__Page images and extracted text__.
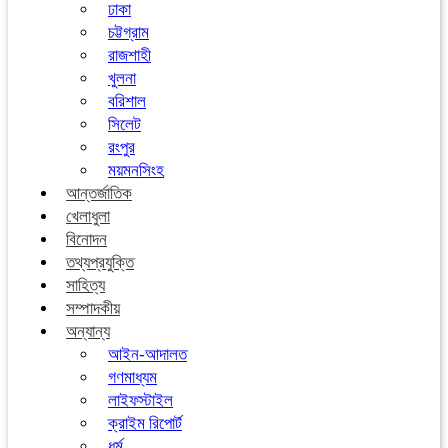
ঢাকা
চট্টগ্রাম
রাজশাহী
খুলনা
বরিশাল
সিলেট
রংপুর
ময়মনসিংহ
আন্তর্জাতিক
খেলাধুলা
বিনোদন
তথ্যপ্রযুক্তি
সাহিত্য
সম্পাদকীয়
অন্যান্য
আইন-আদালত
গণমাধ্যম
লাইফস্টাইল
ক্রাইম রিপোর্ট
ধর্ম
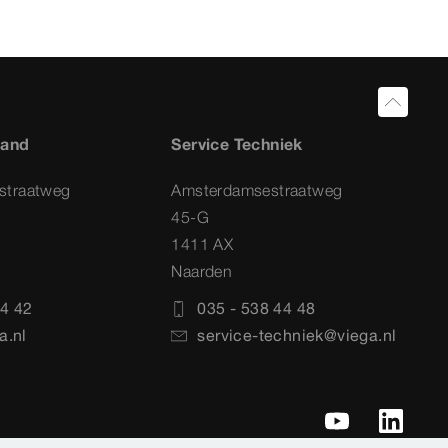
land
Service Techniek
straatweg
Amsterdamsestraatweg
45-G
1411 AX
Naarden
4 42
035 - 538 44 48
a.nl
service-techniek@viega.nl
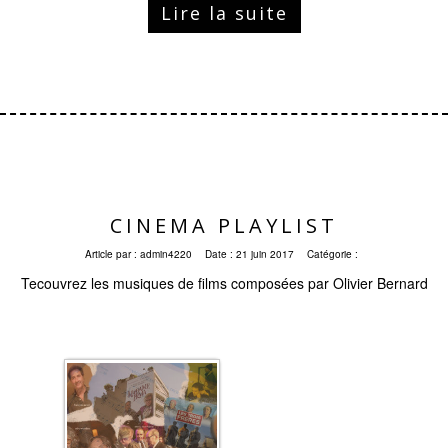
Lire la suite
CINEMA PLAYLIST
Article par :
admin4220
Date :
21 juin 2017
Catégorie :
Tecouvrez les musiques de films composées par Olivier Bernard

__Job item__. Reproduce every line of extracted text from the material above, character for character, and leave the pictures out of your output.

__Written response__.
ঢাকা
চট্টগ্রাম
রাজশাহী
খুলনা
বরিশাল
সিলেট
রংপুর
ময়মনসিংহ
আন্তর্জাতিক
খেলাধুলা
বিনোদন
তথ্যপ্রযুক্তি
সাহিত্য
সম্পাদকীয়
অন্যান্য
আইন-আদালত
গণমাধ্যম
লাইফস্টাইল
ক্রাইম রিপোর্ট
ধর্ম
land
Service Techniek
straatweg
Amsterdamsestraatweg
45-G
1411 AX
Naarden
4 42
035 - 538 44 48
a.nl
service-techniek@viega.nl
Lire la suite
CINEMA PLAYLIST
Article par :
admin4220
Date :
21 juin 2017
Catégorie :
Tecouvrez les musiques de films composées par Olivier Bernard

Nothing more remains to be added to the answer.